=== Task details ===
Print the whole listing below exactly as given, pictures excluded.

=== Available data ===
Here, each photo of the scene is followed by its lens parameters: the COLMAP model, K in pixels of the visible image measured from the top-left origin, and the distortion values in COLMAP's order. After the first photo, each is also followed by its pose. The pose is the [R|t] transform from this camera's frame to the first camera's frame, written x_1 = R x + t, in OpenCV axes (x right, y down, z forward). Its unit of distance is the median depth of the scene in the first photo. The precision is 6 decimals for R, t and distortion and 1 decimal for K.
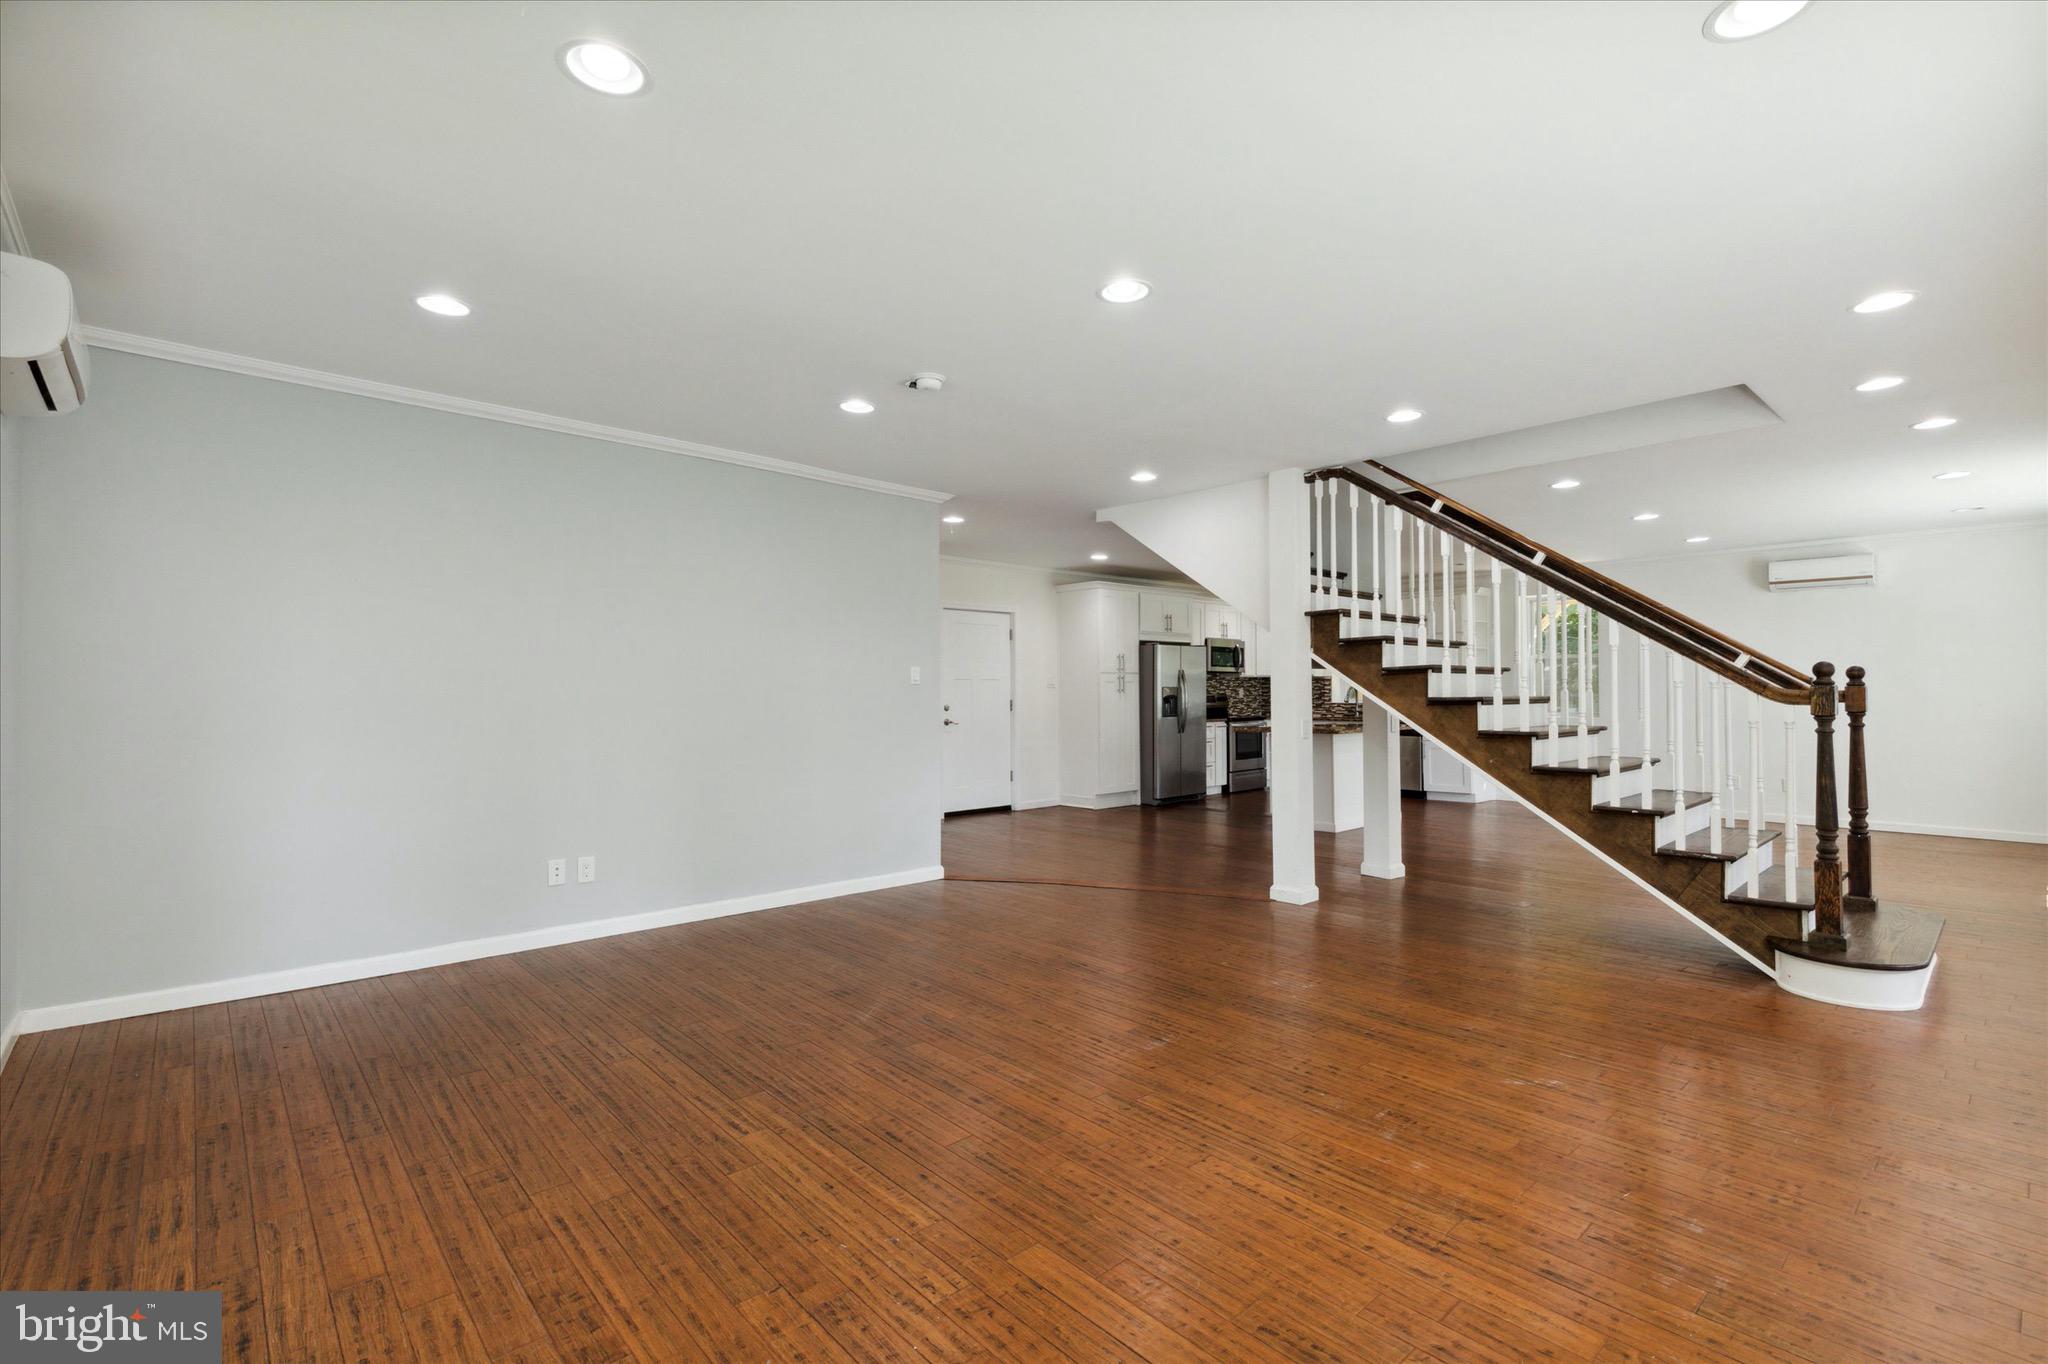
lens RADIAL K [[932.2, 0, 1026.7], [0, 932.2, 680.7], [0, 0, 1]] dist [0.005283, 0.001188]
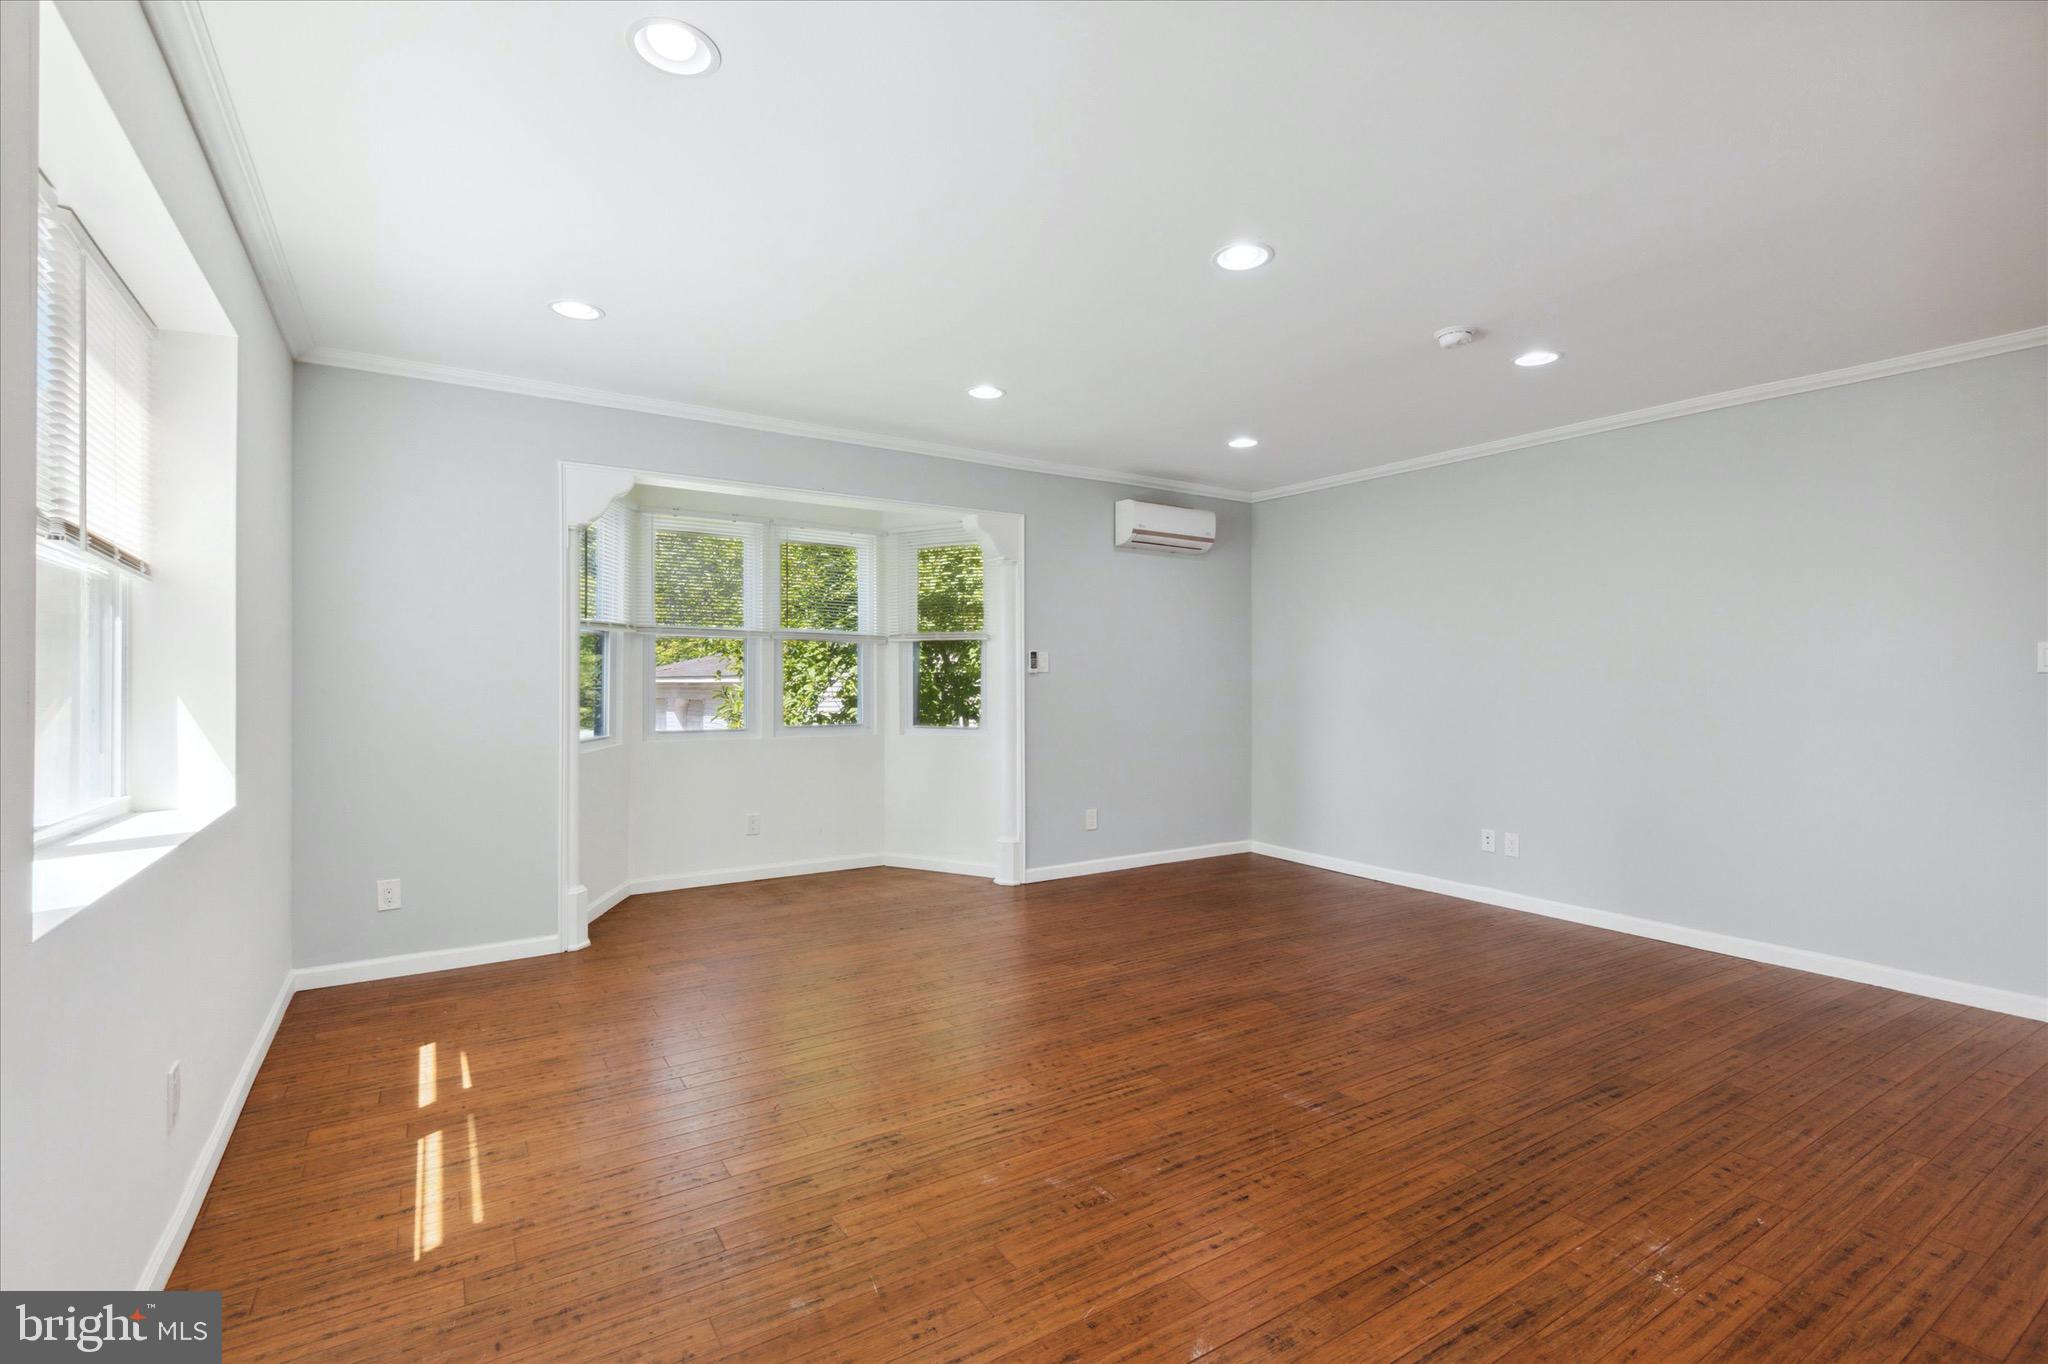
lens RADIAL K [[932.2, 0, 1031.4], [0, 932.2, 678.8], [0, 0, 1]] dist [0.005283, 0.001188]
pose [[-0.159603, 0.002778, -0.987177, 0.633268], [0.006630, 0.999977, 0.001742, 0.001181], [0.987159, -0.006267, -0.159618, 0.559265]]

=== Answer box ===
Here, each photo of the scene is followed by its lens parameters: the COLMAP model, K in pixels of the visible image measured from the top-left origin, and the distortion values in COLMAP's order. After the first photo, each is also followed by its pose. The pose is the [R|t] transform from this camera's frame to the first camera's frame, written x_1 = R x + t, in OpenCV axes (x right, y down, z forward). Its unit of distance is the median depth of the scene in the first photo. The precision is 6 decimals for R, t and distortion and 1 decimal for K.
lens RADIAL K [[932.2, 0, 1026.7], [0, 932.2, 680.7], [0, 0, 1]] dist [0.005283, 0.001188]
lens RADIAL K [[932.2, 0, 1031.4], [0, 932.2, 678.8], [0, 0, 1]] dist [0.005283, 0.001188]
pose [[-0.159603, 0.002778, -0.987177, 0.633268], [0.006630, 0.999977, 0.001742, 0.001181], [0.987159, -0.006267, -0.159618, 0.559265]]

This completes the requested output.